EXTRACTED TEXT:
+--

I’m doing research this summer for an advocate for local economies. There’s also a national organization on this issue: BALLE – the Business Alliance for Local Living Economies. It’s not isolationist but emphasizes a shift in priorities. The feeling is that decision makers make better decisions when they’re part of the local economy. There are also lower transaction and transportation costs to consider. Some of the principles that guide a living economy (from the BALLE website ) – that investors seek “living returns” rather than maximum returns and that businesses value all stakeholders and balance their self-interest with their obligation to the community.
In the book “Freakonomics”, authors Levitt and Dubner explain that there are different kinds of incentives: economic, social and moral. One of their stories is about a daycare center study in which economists experiment with curbing late pickups by introducing a small fee. What they discover is that by switching from a social incentive for on-time pickup (minimized guilt) to an economic (financial) incentive, they’ve made late pickup very cheap and it increases considerably. Further, it seems to be difficult to switch back: once the fee is dropped late pickups increase yet again. They don’t pursue the story beyond the 20 weeks but the authors speculate that the dollar value that might be required to minimize late pickups could be so high as to engender resentment from the parents. It seems that in this case, the social incentive was much more useful and powerful. In a complete system of incentives, financial incentives are not always the best way to distribute a good, social incentives are important too.
Thus the importance of local economy – social exchanges remain part of the transaction and can act as a governing influence against exploitation. This is the problem with globalization – that more and more frequently we find ourselves doing purely financial transactions that are unencumbered by social or moral exchange. More and more people in our society are recognizing this as a problem, but few yet have been able to articulate very specifically what that problem is. We don’t have the same measuring tools for social and moral exchange that we do for financial. The Socially Responsible Investing movement has yet to identify a social performance metric, though progress is being made.
All of this is very much on my mind and crystallizes when I read that the Seattle Supersonics NBA team has been sold. For your crystals to form you’ll first need a bit of latticework – background on the Sonics over these past few years. The Sonics were bought a few years ago by a local investor group: Basketball Club LLC. This investor group is headed by two local business leaders: Howard Shultz, CEO of Starbucks (headquartered just south of downtown) and Wally Walker, longtime general manager of the Sonics under the prior local ownership. While the value of the team has increased considerably (some 30% at least given the asking price), this investment has proven to have a carry – meaning that on a cashflow basis the Sonics have been operating in the red and investors had to actually put in more cash. While that is not uncommon for investments and many investments, including this one, prove ultimately profitable with a carry, not all investors are comfortable with that model and apparently not these. Their goal was to cut costs so there would be no ongoing expense and their target fell on their lease agreement with the city for Key Arena where the team plays. They decided first they wanted to renegotiate the agreement to distribute more profits their way, and second that they needed a new arena altogether so they could make their desired profit.

+--

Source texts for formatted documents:
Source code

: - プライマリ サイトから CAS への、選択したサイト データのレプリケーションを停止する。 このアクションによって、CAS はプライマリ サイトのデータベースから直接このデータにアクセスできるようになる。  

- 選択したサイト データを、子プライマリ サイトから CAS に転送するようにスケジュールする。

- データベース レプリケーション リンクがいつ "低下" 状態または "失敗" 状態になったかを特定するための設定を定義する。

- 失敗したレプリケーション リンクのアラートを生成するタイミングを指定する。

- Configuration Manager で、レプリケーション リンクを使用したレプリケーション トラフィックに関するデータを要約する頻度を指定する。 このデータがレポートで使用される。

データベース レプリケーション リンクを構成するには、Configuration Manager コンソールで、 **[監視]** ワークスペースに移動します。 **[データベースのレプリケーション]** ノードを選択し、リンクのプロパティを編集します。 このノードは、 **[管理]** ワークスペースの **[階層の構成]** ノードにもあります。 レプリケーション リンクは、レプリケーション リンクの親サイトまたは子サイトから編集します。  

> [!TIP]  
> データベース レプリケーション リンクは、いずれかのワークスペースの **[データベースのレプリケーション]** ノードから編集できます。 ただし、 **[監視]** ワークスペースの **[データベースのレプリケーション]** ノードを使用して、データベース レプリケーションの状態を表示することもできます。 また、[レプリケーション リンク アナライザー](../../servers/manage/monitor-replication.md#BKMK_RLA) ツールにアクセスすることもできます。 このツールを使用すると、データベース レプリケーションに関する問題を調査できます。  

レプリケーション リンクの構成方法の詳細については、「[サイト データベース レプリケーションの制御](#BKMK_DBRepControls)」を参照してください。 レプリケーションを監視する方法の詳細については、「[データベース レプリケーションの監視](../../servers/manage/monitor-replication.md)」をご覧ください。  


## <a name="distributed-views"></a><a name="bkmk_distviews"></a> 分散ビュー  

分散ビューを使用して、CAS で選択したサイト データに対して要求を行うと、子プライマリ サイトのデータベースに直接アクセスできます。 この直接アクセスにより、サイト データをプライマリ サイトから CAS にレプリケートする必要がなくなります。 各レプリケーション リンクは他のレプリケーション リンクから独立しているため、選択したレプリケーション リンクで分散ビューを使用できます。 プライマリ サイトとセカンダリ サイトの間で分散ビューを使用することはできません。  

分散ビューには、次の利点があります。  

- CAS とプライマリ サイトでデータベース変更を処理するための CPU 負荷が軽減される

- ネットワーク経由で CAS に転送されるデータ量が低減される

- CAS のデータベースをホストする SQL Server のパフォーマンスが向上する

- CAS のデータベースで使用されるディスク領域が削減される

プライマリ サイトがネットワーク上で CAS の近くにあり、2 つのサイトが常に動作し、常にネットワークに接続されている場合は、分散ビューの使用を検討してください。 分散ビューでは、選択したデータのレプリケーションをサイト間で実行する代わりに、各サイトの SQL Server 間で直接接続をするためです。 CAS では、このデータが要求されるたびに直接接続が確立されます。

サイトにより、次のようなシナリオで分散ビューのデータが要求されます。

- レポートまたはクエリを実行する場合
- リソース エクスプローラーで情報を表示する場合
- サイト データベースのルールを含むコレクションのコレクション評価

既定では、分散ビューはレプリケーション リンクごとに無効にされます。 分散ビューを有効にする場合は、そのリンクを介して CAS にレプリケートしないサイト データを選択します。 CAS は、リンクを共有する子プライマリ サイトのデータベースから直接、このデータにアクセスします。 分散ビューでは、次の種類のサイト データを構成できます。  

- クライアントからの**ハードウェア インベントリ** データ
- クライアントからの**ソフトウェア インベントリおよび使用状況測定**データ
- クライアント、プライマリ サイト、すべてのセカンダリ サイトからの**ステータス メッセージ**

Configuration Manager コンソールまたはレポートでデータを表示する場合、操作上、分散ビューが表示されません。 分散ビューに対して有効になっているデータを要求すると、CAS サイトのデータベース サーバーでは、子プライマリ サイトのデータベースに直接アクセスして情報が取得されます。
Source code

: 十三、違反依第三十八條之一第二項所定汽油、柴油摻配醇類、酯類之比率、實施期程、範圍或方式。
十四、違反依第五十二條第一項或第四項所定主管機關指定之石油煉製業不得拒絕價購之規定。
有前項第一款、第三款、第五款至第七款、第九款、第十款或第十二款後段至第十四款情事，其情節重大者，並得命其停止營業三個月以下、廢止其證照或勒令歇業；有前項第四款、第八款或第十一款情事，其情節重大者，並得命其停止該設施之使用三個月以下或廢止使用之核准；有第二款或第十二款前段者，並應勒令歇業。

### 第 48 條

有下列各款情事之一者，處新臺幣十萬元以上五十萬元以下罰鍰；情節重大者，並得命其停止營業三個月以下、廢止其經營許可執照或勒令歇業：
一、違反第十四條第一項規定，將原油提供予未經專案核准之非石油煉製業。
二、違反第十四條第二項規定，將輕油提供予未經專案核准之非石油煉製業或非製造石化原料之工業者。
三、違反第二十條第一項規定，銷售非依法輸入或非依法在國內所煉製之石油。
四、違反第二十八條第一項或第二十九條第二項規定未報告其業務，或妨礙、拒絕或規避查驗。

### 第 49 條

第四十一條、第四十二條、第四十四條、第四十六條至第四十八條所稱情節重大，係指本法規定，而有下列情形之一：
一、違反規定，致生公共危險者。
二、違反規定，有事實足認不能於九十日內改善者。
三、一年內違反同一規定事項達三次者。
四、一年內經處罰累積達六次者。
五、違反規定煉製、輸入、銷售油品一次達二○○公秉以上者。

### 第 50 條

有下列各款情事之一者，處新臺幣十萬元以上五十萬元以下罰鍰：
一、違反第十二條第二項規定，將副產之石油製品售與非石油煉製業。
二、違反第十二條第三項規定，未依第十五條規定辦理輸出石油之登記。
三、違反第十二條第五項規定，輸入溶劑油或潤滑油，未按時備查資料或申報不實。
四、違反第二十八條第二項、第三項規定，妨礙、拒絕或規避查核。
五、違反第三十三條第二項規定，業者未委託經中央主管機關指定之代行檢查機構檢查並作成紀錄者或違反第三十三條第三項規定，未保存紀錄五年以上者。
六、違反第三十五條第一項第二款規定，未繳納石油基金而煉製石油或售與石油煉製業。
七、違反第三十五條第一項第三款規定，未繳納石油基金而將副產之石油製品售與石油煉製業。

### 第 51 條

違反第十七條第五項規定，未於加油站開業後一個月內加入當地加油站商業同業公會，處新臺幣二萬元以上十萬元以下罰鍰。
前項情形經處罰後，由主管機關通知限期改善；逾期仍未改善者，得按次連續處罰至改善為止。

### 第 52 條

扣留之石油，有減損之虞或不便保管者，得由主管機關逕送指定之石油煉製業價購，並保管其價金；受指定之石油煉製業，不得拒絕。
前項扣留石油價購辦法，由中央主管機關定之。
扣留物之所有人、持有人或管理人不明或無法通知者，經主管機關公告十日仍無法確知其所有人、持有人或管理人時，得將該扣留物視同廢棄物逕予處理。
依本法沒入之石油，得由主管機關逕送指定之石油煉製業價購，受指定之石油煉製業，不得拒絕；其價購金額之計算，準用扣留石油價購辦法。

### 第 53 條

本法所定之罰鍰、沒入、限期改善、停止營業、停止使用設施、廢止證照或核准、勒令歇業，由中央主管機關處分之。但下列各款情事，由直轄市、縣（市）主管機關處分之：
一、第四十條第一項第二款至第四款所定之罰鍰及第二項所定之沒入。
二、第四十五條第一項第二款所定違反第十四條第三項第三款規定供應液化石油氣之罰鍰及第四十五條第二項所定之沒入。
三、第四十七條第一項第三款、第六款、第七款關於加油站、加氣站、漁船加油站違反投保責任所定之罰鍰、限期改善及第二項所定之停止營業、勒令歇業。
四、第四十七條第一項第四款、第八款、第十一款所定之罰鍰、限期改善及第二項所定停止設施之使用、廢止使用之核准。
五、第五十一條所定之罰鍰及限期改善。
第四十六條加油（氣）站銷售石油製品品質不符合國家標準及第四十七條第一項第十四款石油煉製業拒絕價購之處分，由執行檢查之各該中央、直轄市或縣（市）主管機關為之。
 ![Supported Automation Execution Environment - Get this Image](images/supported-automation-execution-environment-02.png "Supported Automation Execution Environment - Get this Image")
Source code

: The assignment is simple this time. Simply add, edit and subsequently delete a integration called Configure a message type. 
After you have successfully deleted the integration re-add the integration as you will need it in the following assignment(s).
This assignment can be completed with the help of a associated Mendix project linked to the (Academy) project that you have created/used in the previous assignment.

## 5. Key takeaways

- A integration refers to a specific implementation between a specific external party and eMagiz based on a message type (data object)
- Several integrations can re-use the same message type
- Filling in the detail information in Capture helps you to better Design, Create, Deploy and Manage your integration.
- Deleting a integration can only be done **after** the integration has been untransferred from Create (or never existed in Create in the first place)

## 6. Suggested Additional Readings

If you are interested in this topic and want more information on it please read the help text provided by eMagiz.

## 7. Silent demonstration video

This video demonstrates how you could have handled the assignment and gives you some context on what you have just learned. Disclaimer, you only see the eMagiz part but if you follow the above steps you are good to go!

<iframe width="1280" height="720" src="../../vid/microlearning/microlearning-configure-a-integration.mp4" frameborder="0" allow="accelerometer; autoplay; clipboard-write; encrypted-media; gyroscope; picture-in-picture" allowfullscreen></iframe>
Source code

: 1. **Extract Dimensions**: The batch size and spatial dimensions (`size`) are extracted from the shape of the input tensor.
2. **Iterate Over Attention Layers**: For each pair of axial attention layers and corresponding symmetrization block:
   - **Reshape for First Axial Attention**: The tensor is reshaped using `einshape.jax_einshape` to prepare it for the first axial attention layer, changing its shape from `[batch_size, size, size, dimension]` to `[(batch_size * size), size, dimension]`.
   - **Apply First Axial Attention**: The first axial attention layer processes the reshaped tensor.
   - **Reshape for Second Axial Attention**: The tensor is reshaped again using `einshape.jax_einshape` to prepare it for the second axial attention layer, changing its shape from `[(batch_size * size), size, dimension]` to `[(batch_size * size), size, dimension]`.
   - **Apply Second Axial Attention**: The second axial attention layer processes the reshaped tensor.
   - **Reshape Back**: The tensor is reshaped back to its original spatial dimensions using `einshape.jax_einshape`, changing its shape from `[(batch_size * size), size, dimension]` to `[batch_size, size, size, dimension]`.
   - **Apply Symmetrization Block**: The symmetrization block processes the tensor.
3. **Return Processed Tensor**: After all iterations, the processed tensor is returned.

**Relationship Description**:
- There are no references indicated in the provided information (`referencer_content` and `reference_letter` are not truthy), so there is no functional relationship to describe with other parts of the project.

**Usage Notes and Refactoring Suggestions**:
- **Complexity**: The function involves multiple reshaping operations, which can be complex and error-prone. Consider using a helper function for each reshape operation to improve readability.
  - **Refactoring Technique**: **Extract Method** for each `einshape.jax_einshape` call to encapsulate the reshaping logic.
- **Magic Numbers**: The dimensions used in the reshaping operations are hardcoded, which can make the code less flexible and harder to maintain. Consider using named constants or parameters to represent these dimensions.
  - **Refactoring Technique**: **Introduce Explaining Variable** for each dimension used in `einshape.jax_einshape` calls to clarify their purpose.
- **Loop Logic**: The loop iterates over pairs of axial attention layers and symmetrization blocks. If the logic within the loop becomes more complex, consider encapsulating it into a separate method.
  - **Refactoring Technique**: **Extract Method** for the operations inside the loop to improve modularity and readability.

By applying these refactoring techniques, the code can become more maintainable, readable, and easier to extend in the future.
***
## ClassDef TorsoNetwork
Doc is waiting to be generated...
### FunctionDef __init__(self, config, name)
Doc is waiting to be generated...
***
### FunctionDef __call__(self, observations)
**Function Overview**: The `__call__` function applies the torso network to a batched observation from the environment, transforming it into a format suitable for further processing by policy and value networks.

+--

SET OF TASKS:
[1] In the post about local economies, which two business leaders head the investor group that bought the Seattle Supersonics?
[2] Write the next part of the post about local economies and the Sonics sale, starting after its final sentence.

ANSWER SET:
[1] Howard Shultz, CEO of Starbucks, and Wally Walker, longtime general manager of the Sonics under the prior local ownership.

[2]
Given that absolutely nothing had changed about their lease since they bought the team from the prior owner, it felt pretty clear to me and many fellow citizens that this was a bald move to cover their disappointing business decision out of the pockets of the taxpayer. Unfortunately for them, picking the pockets of the taxpayer is all about timing and theirs is terrible – it comes on the heels of a major failed transportation initiative and huge funding issues in replacing some major highways. Not to mention several very mediocre seasons of play which included the dramatic mid-season trade of some of the city’s favorite players.
They also have the disadvantage of being local. If Howard Shultz plays hardball with the city over the Sonics, what happens when Starbucks wants to expand their headquarters, or get help with traffic issues in their area of town? Payback, baby. If Wally Walker helps move the Sonics to another city that’s willing to “play ball”, how often will he have to hear about it from his landscaper, his fellow school parents, or would-be attendees for the next charity event he hosts a table at? Folks at the city Mayor’s office know this- I don’t think anyone took seriously their threats to move the team.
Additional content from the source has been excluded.